Many have tried to make Time Travel a more prevalent genre, from gritty realistic takes such as Interstellar, or more silly approaches like Bill and Ted’s Excellent Adventure, but before this year, it was really only “The Big 3.” No, not androids, aliens, and wizards, these were The Terminator, Back to the Future, and Avengers: Endgame. Each of which, in one way or another, popularized a different Time Travel method that became, more or less, a staple on pop-culture. 

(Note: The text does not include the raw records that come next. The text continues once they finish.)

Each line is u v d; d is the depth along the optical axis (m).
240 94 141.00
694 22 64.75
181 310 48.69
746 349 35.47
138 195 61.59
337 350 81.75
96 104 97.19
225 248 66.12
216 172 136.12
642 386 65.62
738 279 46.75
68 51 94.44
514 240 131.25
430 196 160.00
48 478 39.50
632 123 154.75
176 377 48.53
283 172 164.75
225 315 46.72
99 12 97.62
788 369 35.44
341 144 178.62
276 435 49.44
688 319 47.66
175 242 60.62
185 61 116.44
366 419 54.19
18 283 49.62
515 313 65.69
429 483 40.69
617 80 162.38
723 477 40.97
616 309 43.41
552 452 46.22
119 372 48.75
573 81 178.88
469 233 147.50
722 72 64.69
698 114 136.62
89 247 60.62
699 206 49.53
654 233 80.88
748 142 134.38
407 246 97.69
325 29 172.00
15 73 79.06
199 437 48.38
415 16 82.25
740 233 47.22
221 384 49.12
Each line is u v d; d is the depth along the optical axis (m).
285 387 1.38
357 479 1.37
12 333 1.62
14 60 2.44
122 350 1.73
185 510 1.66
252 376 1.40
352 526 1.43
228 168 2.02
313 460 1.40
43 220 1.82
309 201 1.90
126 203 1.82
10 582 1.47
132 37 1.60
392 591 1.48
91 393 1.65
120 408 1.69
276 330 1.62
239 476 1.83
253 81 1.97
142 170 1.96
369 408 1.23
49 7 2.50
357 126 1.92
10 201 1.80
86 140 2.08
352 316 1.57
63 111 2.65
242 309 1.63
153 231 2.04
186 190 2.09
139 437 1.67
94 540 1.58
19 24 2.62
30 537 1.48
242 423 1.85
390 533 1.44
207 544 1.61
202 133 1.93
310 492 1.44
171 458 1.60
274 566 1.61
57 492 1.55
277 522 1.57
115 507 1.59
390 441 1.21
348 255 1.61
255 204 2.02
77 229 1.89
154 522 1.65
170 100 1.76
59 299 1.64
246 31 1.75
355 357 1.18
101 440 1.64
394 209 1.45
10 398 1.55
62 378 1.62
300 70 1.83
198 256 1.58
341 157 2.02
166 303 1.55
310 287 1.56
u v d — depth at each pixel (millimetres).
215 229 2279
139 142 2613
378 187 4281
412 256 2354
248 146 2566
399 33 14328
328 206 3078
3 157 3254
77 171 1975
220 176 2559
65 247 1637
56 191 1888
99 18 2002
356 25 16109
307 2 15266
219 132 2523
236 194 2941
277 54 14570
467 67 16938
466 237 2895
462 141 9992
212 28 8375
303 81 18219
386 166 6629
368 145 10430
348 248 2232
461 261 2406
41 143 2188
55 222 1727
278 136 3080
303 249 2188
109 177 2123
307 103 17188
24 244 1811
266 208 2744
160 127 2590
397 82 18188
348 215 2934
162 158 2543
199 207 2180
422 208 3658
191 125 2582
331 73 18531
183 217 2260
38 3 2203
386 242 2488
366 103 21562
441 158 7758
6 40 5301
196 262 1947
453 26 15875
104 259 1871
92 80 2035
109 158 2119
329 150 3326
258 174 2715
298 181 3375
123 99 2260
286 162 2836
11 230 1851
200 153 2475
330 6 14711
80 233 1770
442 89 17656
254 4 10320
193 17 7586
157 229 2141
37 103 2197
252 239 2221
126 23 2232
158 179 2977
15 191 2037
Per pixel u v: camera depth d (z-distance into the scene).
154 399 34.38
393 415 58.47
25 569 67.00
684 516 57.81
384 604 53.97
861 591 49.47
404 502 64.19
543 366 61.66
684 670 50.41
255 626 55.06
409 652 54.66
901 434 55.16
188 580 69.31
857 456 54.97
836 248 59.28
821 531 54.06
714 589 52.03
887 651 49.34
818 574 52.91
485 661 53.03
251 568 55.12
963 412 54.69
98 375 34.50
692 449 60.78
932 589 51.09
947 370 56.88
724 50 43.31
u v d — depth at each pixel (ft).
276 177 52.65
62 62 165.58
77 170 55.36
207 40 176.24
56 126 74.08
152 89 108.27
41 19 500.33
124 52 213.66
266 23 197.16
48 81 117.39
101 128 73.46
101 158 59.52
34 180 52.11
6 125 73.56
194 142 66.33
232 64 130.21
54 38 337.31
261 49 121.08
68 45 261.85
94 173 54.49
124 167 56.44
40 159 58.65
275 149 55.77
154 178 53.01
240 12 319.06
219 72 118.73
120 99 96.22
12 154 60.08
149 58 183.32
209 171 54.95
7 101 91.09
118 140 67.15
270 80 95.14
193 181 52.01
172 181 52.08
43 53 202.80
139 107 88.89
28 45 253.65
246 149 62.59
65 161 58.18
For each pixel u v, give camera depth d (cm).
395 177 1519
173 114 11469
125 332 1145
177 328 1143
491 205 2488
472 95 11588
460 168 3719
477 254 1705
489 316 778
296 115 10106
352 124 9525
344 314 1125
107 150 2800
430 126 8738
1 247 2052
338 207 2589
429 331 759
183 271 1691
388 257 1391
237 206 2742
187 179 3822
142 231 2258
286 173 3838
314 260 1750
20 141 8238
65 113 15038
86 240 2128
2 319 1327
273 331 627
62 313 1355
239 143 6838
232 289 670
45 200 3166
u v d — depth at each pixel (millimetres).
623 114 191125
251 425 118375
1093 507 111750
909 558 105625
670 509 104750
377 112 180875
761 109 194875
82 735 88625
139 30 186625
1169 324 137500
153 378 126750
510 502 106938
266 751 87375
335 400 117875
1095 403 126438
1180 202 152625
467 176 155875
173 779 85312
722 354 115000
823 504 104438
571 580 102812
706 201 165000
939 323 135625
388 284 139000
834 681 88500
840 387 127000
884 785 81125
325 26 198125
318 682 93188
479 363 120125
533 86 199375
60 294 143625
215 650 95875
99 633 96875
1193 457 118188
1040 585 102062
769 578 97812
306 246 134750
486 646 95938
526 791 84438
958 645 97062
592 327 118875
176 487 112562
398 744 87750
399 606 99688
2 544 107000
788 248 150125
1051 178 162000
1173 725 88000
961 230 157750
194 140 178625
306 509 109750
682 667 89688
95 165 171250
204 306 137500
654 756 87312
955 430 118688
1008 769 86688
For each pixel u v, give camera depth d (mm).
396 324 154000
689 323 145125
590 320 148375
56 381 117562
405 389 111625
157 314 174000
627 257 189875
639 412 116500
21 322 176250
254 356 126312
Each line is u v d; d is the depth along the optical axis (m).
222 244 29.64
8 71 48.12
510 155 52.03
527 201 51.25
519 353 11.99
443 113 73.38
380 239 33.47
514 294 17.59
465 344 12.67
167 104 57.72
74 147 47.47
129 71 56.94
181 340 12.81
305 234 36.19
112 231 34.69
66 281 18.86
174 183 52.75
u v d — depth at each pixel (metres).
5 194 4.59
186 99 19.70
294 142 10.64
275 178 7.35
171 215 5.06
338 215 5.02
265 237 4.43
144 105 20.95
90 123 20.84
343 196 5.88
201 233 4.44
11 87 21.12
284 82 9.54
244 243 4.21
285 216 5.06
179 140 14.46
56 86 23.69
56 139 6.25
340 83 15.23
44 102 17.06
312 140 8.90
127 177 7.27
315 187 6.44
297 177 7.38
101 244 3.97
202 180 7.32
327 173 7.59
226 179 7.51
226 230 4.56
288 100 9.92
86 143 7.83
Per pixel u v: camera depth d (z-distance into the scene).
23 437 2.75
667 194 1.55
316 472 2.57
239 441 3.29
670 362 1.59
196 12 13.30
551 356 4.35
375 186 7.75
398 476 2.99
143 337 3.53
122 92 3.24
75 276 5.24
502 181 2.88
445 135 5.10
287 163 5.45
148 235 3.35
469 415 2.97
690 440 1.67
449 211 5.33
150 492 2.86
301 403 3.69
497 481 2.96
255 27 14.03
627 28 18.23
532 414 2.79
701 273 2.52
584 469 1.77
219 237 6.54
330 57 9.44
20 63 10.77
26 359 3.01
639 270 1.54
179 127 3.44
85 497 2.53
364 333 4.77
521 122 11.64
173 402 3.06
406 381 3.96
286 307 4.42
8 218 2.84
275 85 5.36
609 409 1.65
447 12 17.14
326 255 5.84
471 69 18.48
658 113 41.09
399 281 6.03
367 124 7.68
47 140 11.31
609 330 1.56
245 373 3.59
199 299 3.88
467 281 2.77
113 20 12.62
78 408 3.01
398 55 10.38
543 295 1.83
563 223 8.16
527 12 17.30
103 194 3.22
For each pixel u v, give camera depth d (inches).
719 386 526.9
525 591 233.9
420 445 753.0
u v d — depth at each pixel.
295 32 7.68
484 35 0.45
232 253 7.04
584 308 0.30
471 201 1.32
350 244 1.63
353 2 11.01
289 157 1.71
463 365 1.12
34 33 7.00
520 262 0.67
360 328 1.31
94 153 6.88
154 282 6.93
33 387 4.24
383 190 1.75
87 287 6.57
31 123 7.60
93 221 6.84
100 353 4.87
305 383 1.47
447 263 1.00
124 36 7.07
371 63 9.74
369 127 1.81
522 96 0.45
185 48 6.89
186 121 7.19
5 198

The Terminator franchise used the idea that by changing the past you not only create a new timeline, but can erase some from existence. This is the most confusing method, as we see in Genisys, where depending on how far back you go, it can change someone else’s past by making it your new future. Unfortunately, this idea couldn’t be put to good use as no one stopped Terminator: Dark Fate from being released.

Back to the Future’s use is easily the most simple, there is only one timeline, that can be changed by altering the past. That’s it. There are no branches or alternate realities, just hoverboards and bad future predictions. 

The last and most recent is Endgame, where it attempted to me somewhat realistic. When the characters are discussing this Hulk states, “If you travel to the past, that past becomes your future, and your former present becomes the past, which can’t now be changed by your new future.” In other words, you can’t go back in time to effect your future, but the act that you’ve even traveled through time creates a new timeline. While Endgame came out a little too recently for there to be any big examples of this being mirrored, we can it being expanded within its own universe with Loki

Within his series, a version of Loki becomes entangled with a secret group known as TVA, (Time Variance Authority). While working with them, he discovers the group is run more like a political party, or cult, with the mysterious Time Keepers, creating the organization to “Protect the sacred timeline.” So for our purposes, let’s just combine Endgame and Loki and call it, “The Big 3.5.” 

Why Tomorrow War and Loki stand out in this genre is that there isn’t really a scene where someone sits down and explains the time travel in great detail, maybe a sentence or two, but not in excruciatingly long detail. There is no big part regarding erasing timelines, to one where now Sarah Conner looks like a different actress. In Loki’s case, this is to show how convoluted the TVA is, and why Loki thinks of them as a joke. Regarding Tomorrow War, it’s to deal with what happens when you’re unable to accept choices you’ve made, or technically haven’t made yet, and what strives must be taken in order to win a second chance. 

With both these stories, the filmmakers realized that maybe as long as the Time Travel can be used as a tool to tell good stories and develop interesting character arcs, it doesn’t matter if the logic is completely sound with no flaws. Aside from “The Big 3.5,” these might be the only non-indie, big budget examples of writers putting Time Travel in the background of the story, rather that relying on it in order to captivate an audience. 

So maybe in the next 20-30 years, screenwriters won’t tackle the idea of what makes Time Travel work, but how traveling through time effects characters while creating unique and interesting storylines. For now though, unless anyone’s got a Delorean on hand, we’ll just have to wait and see.